A tuxedo-clad piano
plays, and somewhere else, a woman
in a red-haired building
earns herself a nickel.
“Tell me you love
me,” a man commands. God
sees her, and God
hears the jazz from the piano,
and God wonders which one made Him cry. He is love,
the stony woman
had heard once, from a nickel
nun in a cathedral building.
The pressure is building.
She gives to God
what is God’s, and to Caesar what is nickel.

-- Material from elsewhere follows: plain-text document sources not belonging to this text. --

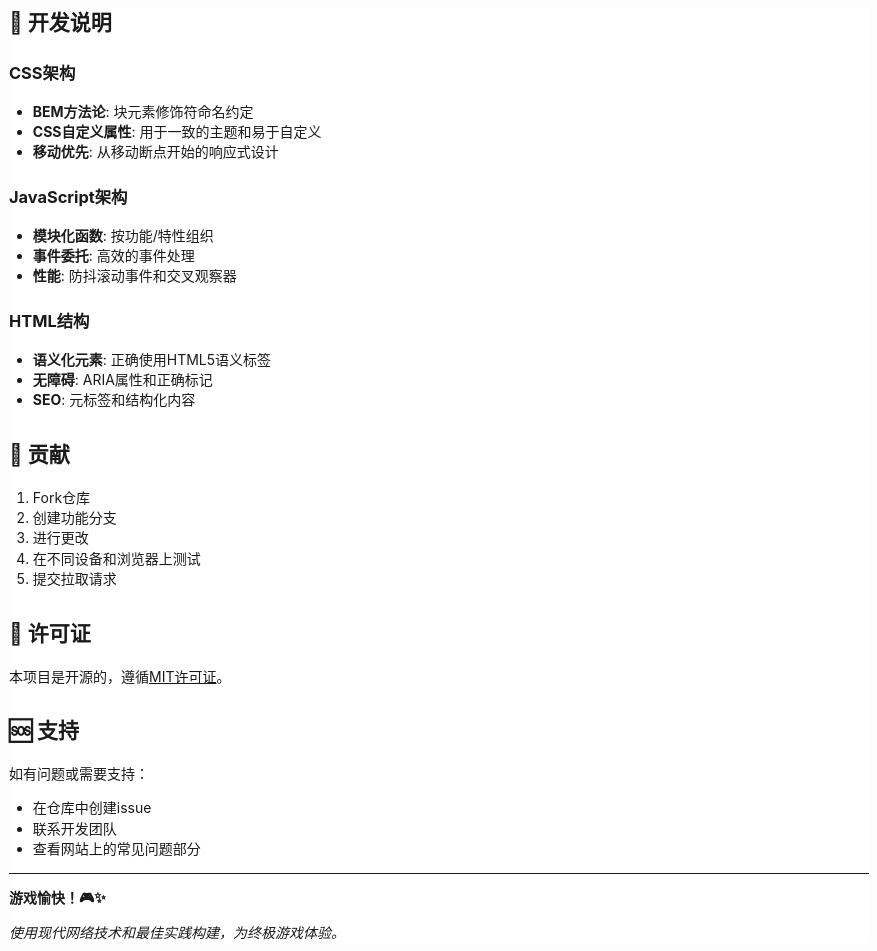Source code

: ## 📝 开发说明

### CSS架构
- **BEM方法论**: 块元素修饰符命名约定
- **CSS自定义属性**: 用于一致的主题和易于自定义
- **移动优先**: 从移动断点开始的响应式设计

### JavaScript架构
- **模块化函数**: 按功能/特性组织
- **事件委托**: 高效的事件处理
- **性能**: 防抖滚动事件和交叉观察器

### HTML结构
- **语义化元素**: 正确使用HTML5语义标签
- **无障碍**: ARIA属性和正确标记
- **SEO**: 元标签和结构化内容

## 🤝 贡献

1. Fork仓库
2. 创建功能分支
3. 进行更改
4. 在不同设备和浏览器上测试
5. 提交拉取请求

## 📄 许可证

本项目是开源的，遵循[MIT许可证](LICENSE)。

## 🆘 支持

如有问题或需要支持：
- 在仓库中创建issue
- 联系开发团队
- 查看网站上的常见问题部分

---

**游戏愉快！🎮✨**

*使用现代网络技术和最佳实践构建，为终极游戏体验。*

The faint wails of the drunken piano
harmonize with the woman
sighing half-desperately in thespian love.
She wasn’t thinking about it. I love
the black costumes of each building;
the blue contacts of a woman
who has become a god.
The action mechanism in the piano
is all alloy, part nickel.
People are all nickel-
smiths. Isaiah knew this. Deaf to love,
we settle for the jazz dribbling from every piano.
Nehemiah took up re-building
the city of the Lord, the God
of Sarah, Rebekah, Rachel, and that other woman,
Hagar. “Get rid of that slave woman
and her son,” Sarah said. “He will never share a nickel
of inheritance.” God
remembers her tone of voice. Love
was shelved. Building
commenced on the piano.
The black-and-blue piano fades with the woman.
Every building is made of nickel.
The Apostle John said love comes from God.